Exercise goal: Print all records exactly, pictures left out.

[Dataset entries]
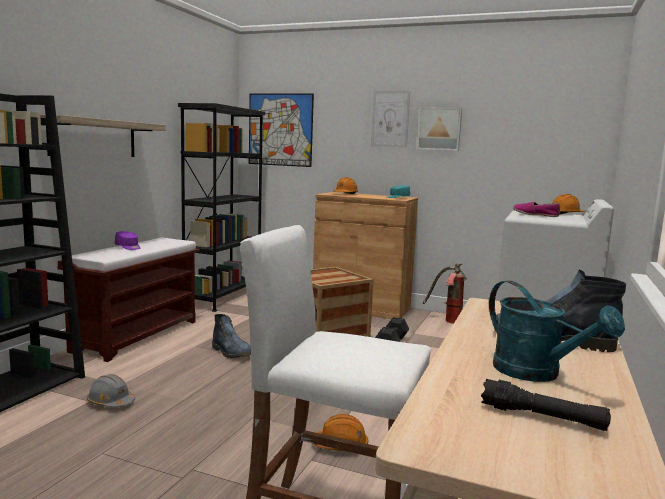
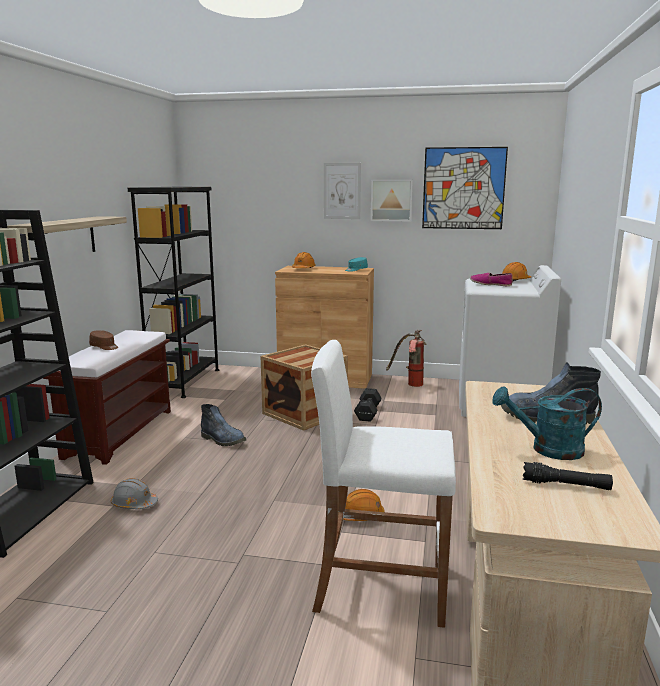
camera: 10 degrees left, 5 degrees up
purple cap [115,231,141,250] -> brown cap [89,330,118,350]
picture [249,94,314,167] -> picture moved to [422,147,508,229]
turquoise watering can [489,281,625,382] -> turquoise watering can turned 135 degrees clockwise [492,386,602,460]

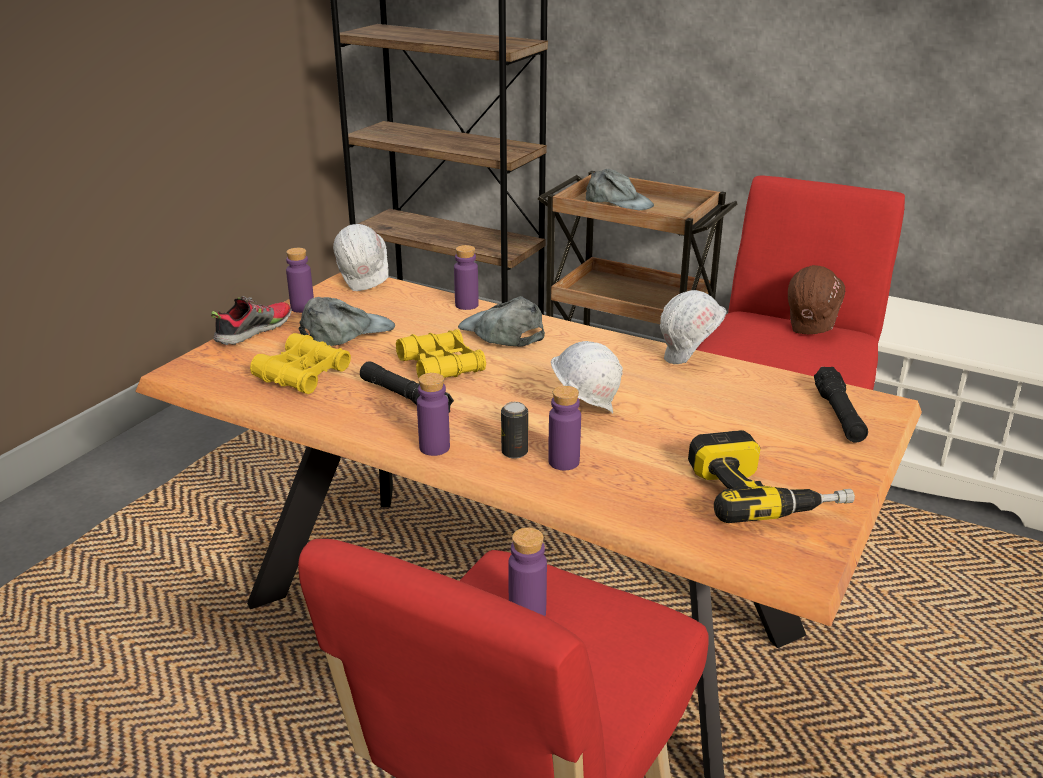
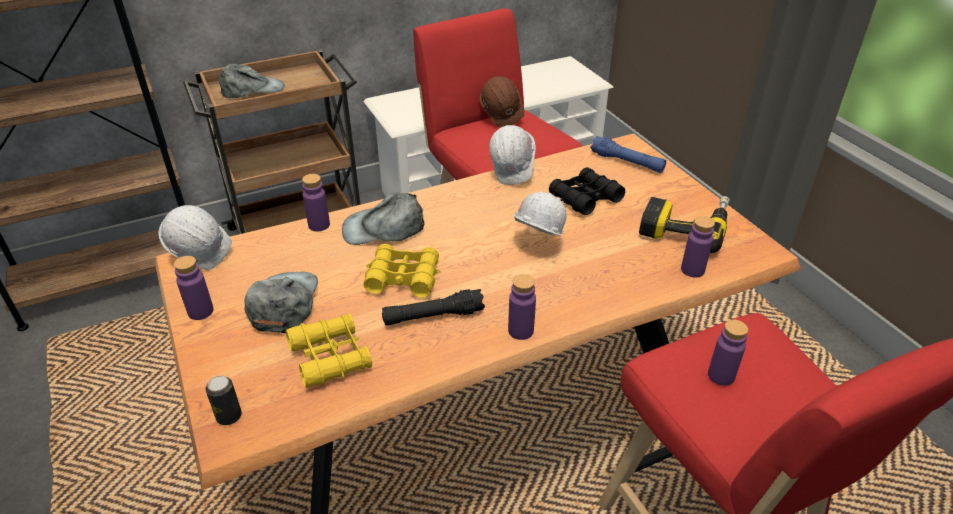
camera: 55 degrees left, 10 degrees up
shoe [211,296,292,345] -> none
can [501,402,528,459] -> can moved to [205,376,242,425]
purple bottle [548,386,581,470] -> purple bottle moved to [681,216,715,277]
black flashlight [814,367,868,443] -> blue flashlight [590,136,666,173]
none -> black binoculars [549,167,625,215]

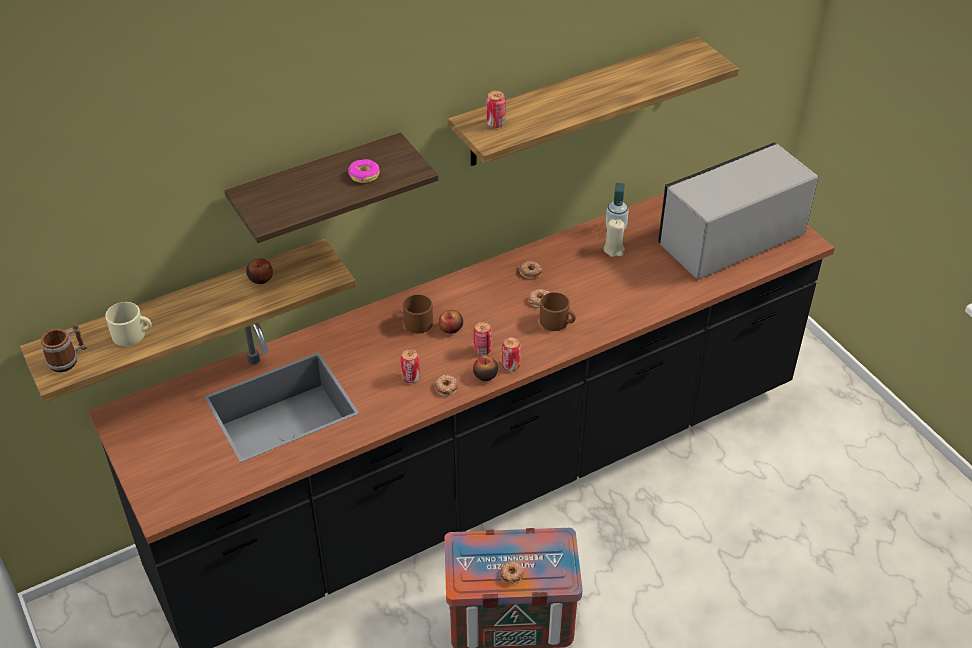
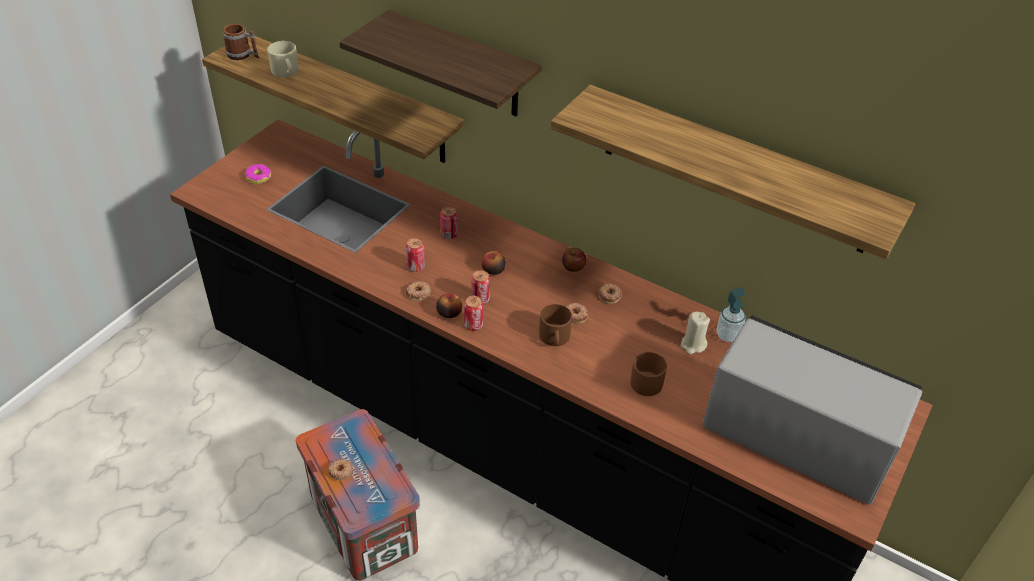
camera: 60 degrees right, 0 degrees up
apple [246,259,273,284] -> apple moved to [562,248,586,272]
donut [348,159,380,183] -> donut moved to [245,164,271,184]
brown mug [403,295,433,333] -> brown mug moved to [630,352,667,396]
can [486,90,506,128] -> can moved to [440,206,458,239]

Reply to the exercise:
camera: 10 degrees left, 5 degrees up
purple cap [115,231,141,250] -> brown cap [89,330,118,350]
picture [249,94,314,167] -> picture moved to [422,147,508,229]
turquoise watering can [489,281,625,382] -> turquoise watering can turned 135 degrees clockwise [492,386,602,460]

camera: 55 degrees left, 10 degrees up
shoe [211,296,292,345] -> none
can [501,402,528,459] -> can moved to [205,376,242,425]
purple bottle [548,386,581,470] -> purple bottle moved to [681,216,715,277]
black flashlight [814,367,868,443] -> blue flashlight [590,136,666,173]
none -> black binoculars [549,167,625,215]

camera: 60 degrees right, 0 degrees up
apple [246,259,273,284] -> apple moved to [562,248,586,272]
donut [348,159,380,183] -> donut moved to [245,164,271,184]
brown mug [403,295,433,333] -> brown mug moved to [630,352,667,396]
can [486,90,506,128] -> can moved to [440,206,458,239]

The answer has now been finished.